Sometimes Conda environments can “break” if two packages in the environment require different versions of the same shared library. In these cases you try a couple of things.

  • Reinstall the packages all within the same install command (e.g., conda install <package1> <package2>). This forces Conda to attempt to resolve shared library conflicts.

  • Create a new environment and reinstall the packages you need (preferably installing all with the same conda install command, rather than one-at-a-time, in order to resolve the conflicts).

Mamba Package Manager#

Mamba is a fast, robust, and cross-platform package manager that aims to be a drop-in replacement for Conda. Utilizing Mamba can improve the speed and reliability of constructing an environment.

module load miniforge

The command above activates the base environment provided by Mamba. You will know that Mamba has been correctly loaded once you see (base) in front of your prompt. For example:

(base) [johndoe@c3cpu-a7-u19-1 ~]$

Once Mamba has been properly loaded, you can utilize almost all core command and configuration options available to Conda. For commands, this can be done by replacing conda with mamba. For example:

[johndoe@c3cpu-a7-u19-1 ~]$ mamba create -n mycustomenv

Note

Mamba will utilize configurations specified in .condarc. For more information on the .condarc file, see Configuring Conda and Mamba with .condarc above.

Dbus Error#

If you see a ‘dbus’ connection error when trying to connect via a virtual environment:

Could not connect to session bus: Failed to connect to socket /tmp/dbus-oBg2HbRfLi: Connection refused.

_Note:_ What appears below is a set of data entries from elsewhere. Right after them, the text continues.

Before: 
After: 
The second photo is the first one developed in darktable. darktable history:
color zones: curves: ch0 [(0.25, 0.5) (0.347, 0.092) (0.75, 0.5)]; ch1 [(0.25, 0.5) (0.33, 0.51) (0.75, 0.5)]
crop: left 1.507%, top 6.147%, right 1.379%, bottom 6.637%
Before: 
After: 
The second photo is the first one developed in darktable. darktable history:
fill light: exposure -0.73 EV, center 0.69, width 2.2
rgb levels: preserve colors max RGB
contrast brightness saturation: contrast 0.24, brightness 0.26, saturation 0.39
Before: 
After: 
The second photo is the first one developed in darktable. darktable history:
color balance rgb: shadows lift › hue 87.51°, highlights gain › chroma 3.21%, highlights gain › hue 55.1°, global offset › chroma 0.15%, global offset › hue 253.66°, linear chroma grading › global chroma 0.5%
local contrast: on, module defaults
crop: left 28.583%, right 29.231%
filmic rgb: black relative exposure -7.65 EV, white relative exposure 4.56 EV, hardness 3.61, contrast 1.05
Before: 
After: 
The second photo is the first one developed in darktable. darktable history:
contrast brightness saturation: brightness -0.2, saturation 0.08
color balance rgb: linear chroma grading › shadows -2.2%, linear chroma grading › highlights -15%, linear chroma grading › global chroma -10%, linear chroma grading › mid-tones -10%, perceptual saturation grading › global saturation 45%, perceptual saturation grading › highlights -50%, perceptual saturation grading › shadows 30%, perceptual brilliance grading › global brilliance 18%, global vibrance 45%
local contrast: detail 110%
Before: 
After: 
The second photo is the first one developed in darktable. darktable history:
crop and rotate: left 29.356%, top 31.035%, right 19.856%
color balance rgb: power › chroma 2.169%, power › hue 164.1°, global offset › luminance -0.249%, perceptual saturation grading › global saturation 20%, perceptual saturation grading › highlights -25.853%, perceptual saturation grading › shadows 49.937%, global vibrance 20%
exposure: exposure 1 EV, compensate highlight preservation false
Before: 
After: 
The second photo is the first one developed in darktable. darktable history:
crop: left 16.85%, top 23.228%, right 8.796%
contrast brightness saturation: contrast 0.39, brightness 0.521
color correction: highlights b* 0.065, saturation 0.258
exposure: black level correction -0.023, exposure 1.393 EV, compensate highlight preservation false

This is likely due to your ~/.bashrc configuration file auto-activating a Conda environment with a problematic dbus package. You can resolve this issue by opening your ~/.bashrc with a text editor (ex. vim, nano) and commenting out the following lines (or any lines that add a Conda environment to your $PATH):

Tip

Commenting lines out instead of removing them will allow you to add them back in later if needed. These lines have been commented out using # preceding each line.

# >>> conda initialize >>>
# !! Contents within this block are managed by 'conda init' !!
# __conda_setup="$('/curc/sw/anaconda3/2019.07/bin/conda' 'shell.bash' 'hook' 2> /dev/null)"
# if [ $? -eq 0 ]; then
#     eval "$__conda_setup"
# else
#     if [ -f "/curc/sw/anaconda3/2019.07/etc/profile.d/conda.sh" ]; then
#         . "/curc/sw/anaconda3/2019.07/etc/profile.d/conda.sh"
#     else
#         export PATH="/curc/sw/anaconda3/2019.07/bin:$PATH"
#     fi
# fi
# unset __conda_setup
# <<< conda initialize <<<

Keep in mind that doing this means Conda is not automatically sourced by your ~/.bashrc so you will have to manually source the base Conda environment with module load anaconda to activate the base environment.